Dennis: Maybe, but for the many reasons I stated before and from my personal experience, I think the system I propose would improve this substantially and if not we could re-evaluate in 2-4 years.

Matt: What do you think of the model of Bassett? From an article in the NY Times again, "Doctors in the United States are usually paid fees for each service they provide. The more procedures and tests they order, the more money they pocket.
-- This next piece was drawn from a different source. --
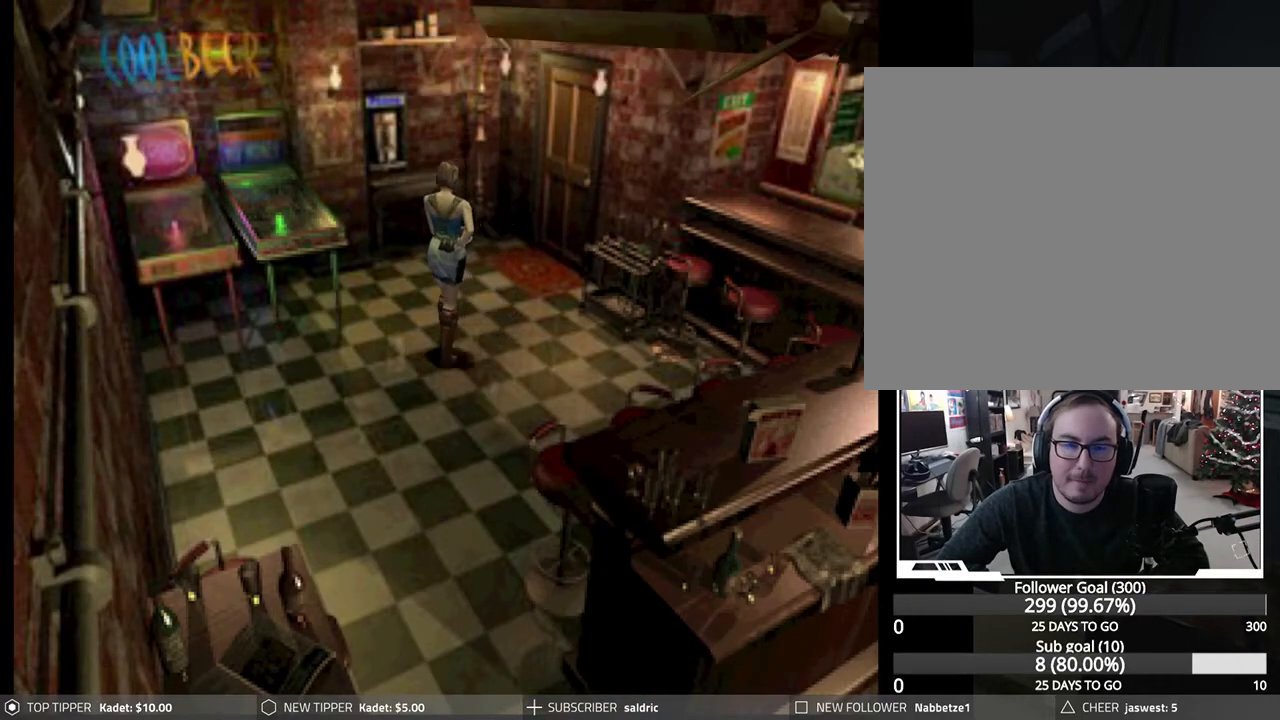
{"buttons": ["DPAD_DOWN", "DPAD_LEFT"], "left_stick": "center", "events": [[467, "DPAD_LEFT", "down"]]}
There is widespread agreement among health policy analysts that many of these procedures are unnecessary, raising costs in ways that often do nothing to improve patient health. By contrast, Bassett, like the Cleveland Clinic and a small number of other health systems in this country, pays salaries to all of its doctors. No matter how many tests or procedures are performed, they take home the same amount of money. Medical costs at Bassett are lower than those at 90 percent of the hospitals in New York, while the quality of care ranks among the top 10 percent in the nation, surveys show." Do you think this is a model that should be explored more aggressively and how does if fit into your plan?
Dennis: This is basically an HMO model. This is already being done and could continue to be an option. This type of thing does not have to be re-invented by the government.

Matt: Thanks for your time Dad. Any final thoughts you wanna share?
Dennis: Doctors want all patients to have good health care, to lead happy, healthy and productive lives. But to achieve this, it has to be a collaborative effort between doctors and patients with each accepting a level of responsibility. Everyone agrees that the system needs to be simplified but consideration has to be given to cost. I don't want my children and grandchildren incurring trillions of dollars in debt because we weren't able to affect modest, measured reform.